The Biden administration has capitulated to well-worn anti-trans talking points, ones that transgender advocates have spent years trying to dismantle. These arguments, which transphobic groups frame as “protecting girls,” actually put our most vulnerable girls at risk by harming trans girls. If you want to protect women and girls, you need to be protecting all women and girls, not just the ones you deem worthy of protection, and not at the expense of the group of people most likely to be the victims of discrimination and violence.

The government has also, inadvertently or not, aligned itself with the goals of the Women’s Sport Policy Working Group, a group made up of former Olympians, including Nancy Hogshead and Martina Navratilova, that has been pushing for stricter (read anti-trans) regulations at the educational level. In allowing that there are some instances where it is appropriate to discriminate against trans students, the government has wound up echoing Caitlyn Jenner, whose new Fairness First PAC’s stated goal is to “protect our children by rejecting radical gender ideology in our schools and in youth sports.”

What is perhaps most demoralizing about the response to this proposal is that, in an effort to fall over themselves to applaud the Biden administration for coming out against sweeping bans, so many queer rights organizations have failed to acknowledge the fact that case-by-case discrimination will still be allowed.

“We applaud the Department of Education for issuing a rule that affirms the importance of giving transgender students the chance to play sports,” Jennifer Levi, senior director of Transgender and Queer Rights at GLBTQ Legal Advocates & Defenders (GLAD), said. “With this proposal the Department is recognizing the importance of fair and equal treatment for transgender student athletes.”

The Trevor Project lauded the fact that the “proposed rule makes it clear that the 20 state laws categorically prohibiting transgender young people from participating in school sports violate federal law,” adding that “nobody should be denied the opportunity to be part of a team just because of who they are.” This despite the fact that the proposal would allow for just that.

Meanwhile, the National Center for Lesbian Rights “applaud[ed] the Department of Education for recognizing that the law requires that transgender students must be treated fairly and equally and as respected members of their school community.”

One of the only LGBTQ+ advocacy groups to acknowledge the potential harm of this proposal was Lambda Legal. Sasha Buchert, Lambda Legal senior attorney and director of the organization’s Nonbinary and Transgender Rights Project, said, “We are concerned about whether the proposed rule can properly eliminate the discrimination that transgender students experience due to the pervasive bias and ignorance about who they are.”

Perhaps the most damning assessment of the proposal came from Scott Skinner-Thompson, a professor at the University of Colorado School of Law. Speaking to The Washington Post, Skinner said, “When it comes to the hard cases, this is saying that trans kids can be discriminated against.”
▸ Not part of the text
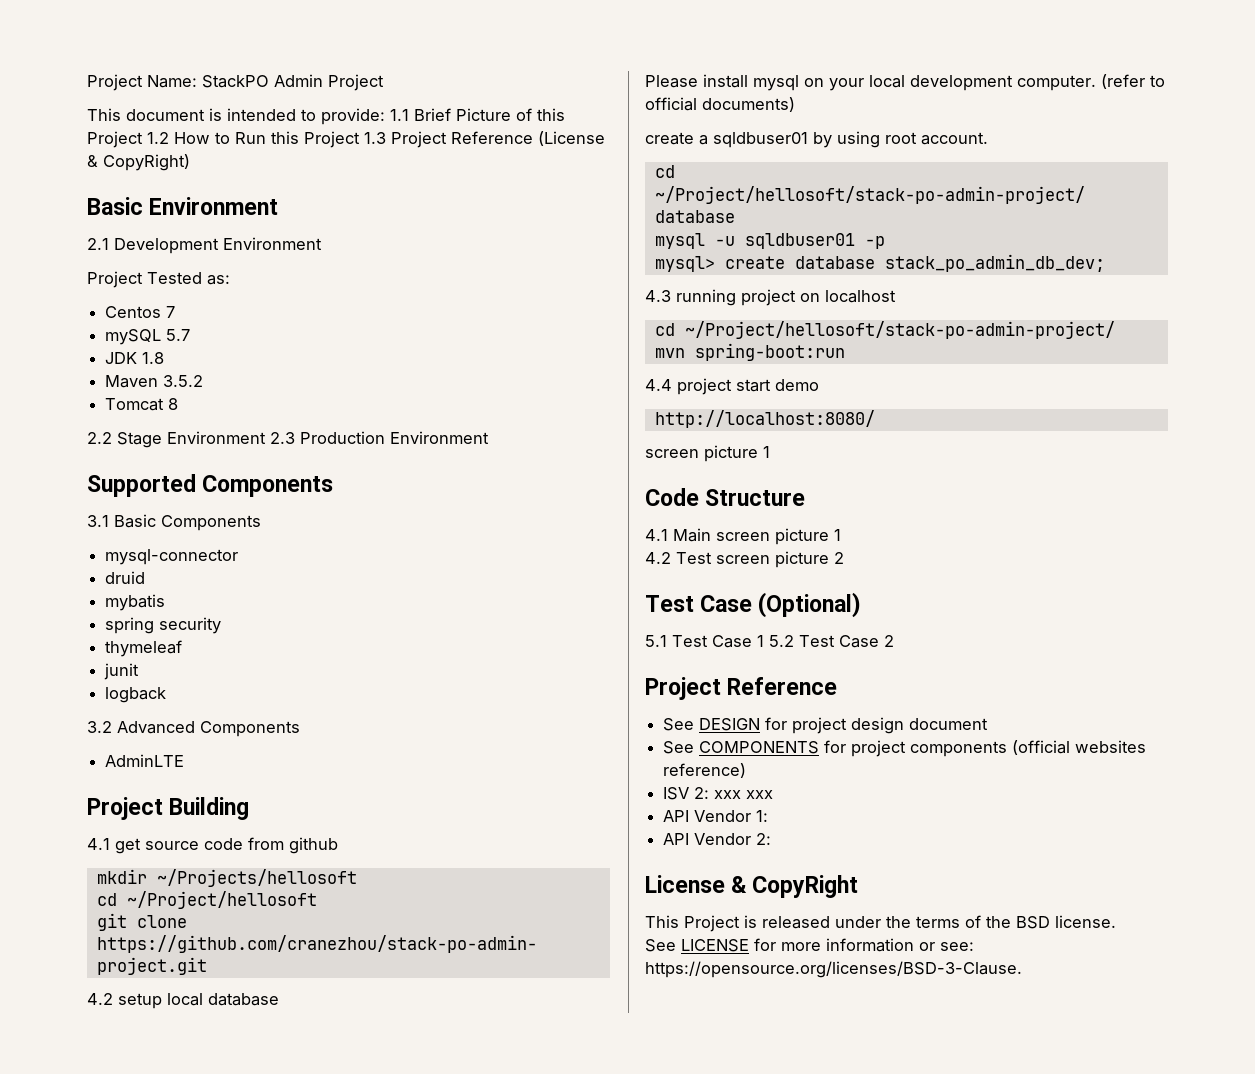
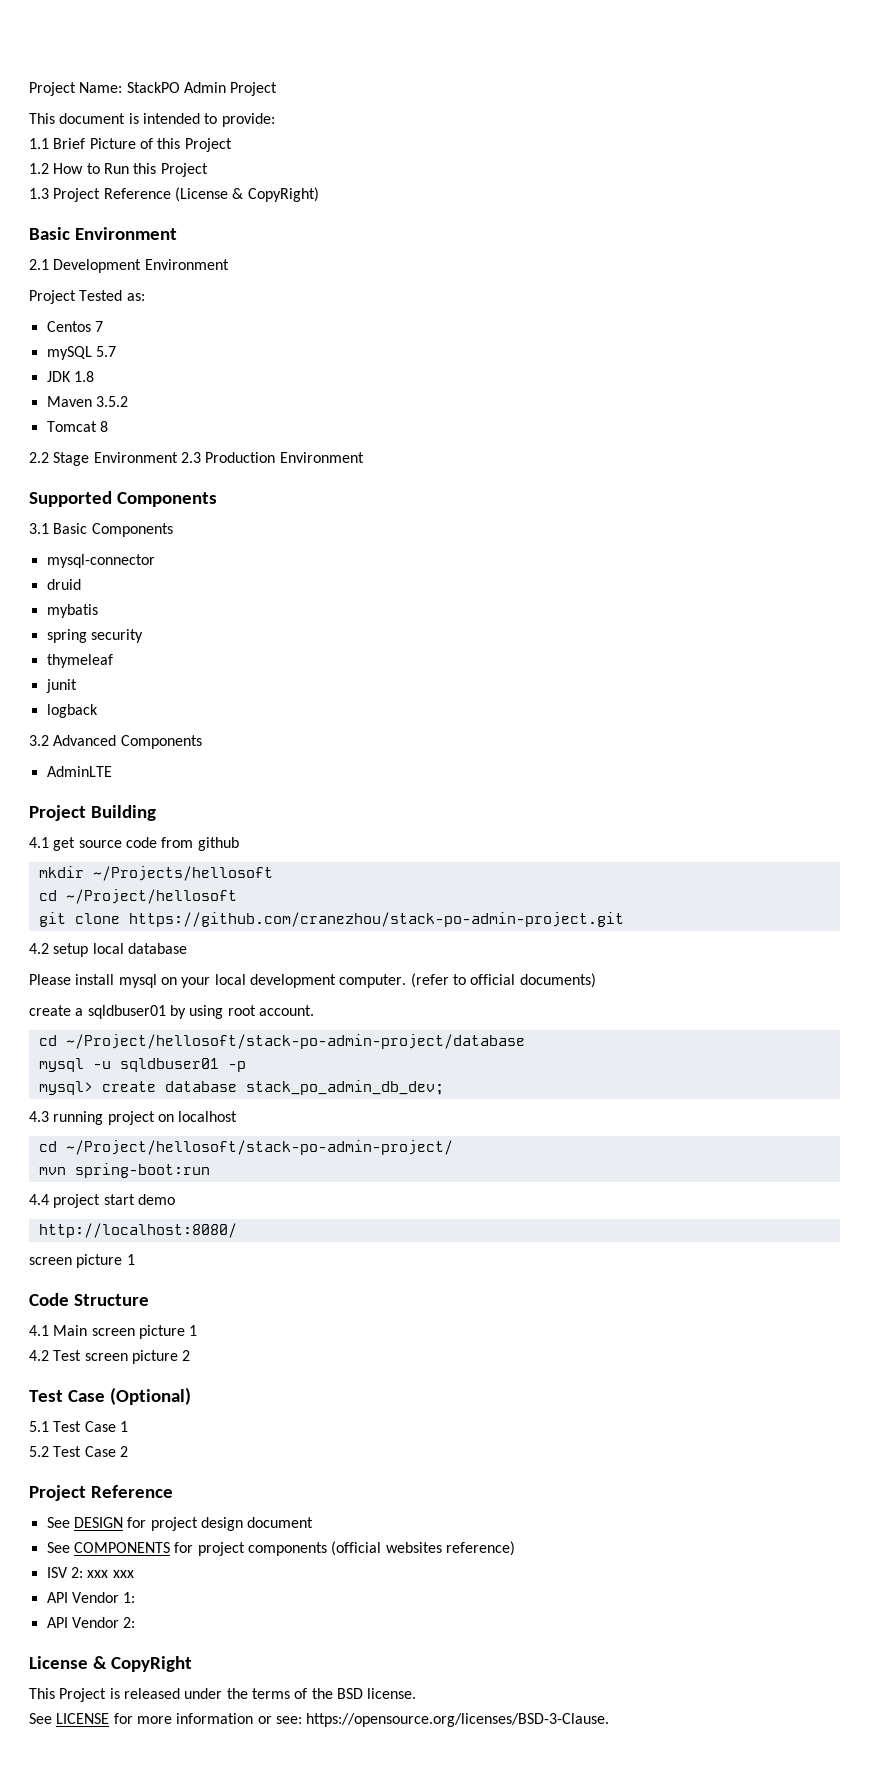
(385, 116) none -> (275, 120) //
(143, 139) none -> (232, 145) //
(360, 139) none -> (208, 170) //
(764, 641) none -> (128, 1426) //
That’s exactly right—and it’s exactly why these proposals are so disturbing. It’s one thing to say you’re going to stand against broad discrimination. It’s another to say you’ll back trans students as they try to live out the very specific circumstances of their lives in peace and dignity—even when it’s “hard.” The rules are being framed as a commonsense “compromise”—but there can be no compromise about people’s fundamental human rights.

Trans athletes’ participation in sports is not a threat to anyone, but the attempts to ban trans people from fully participating in public life are absolutely a threat to the health, well-being, and outright existence of transgender Americans. In allowing space for continued discrimination against trans students, the Biden administration has placed itself firmly on the wrong side of history.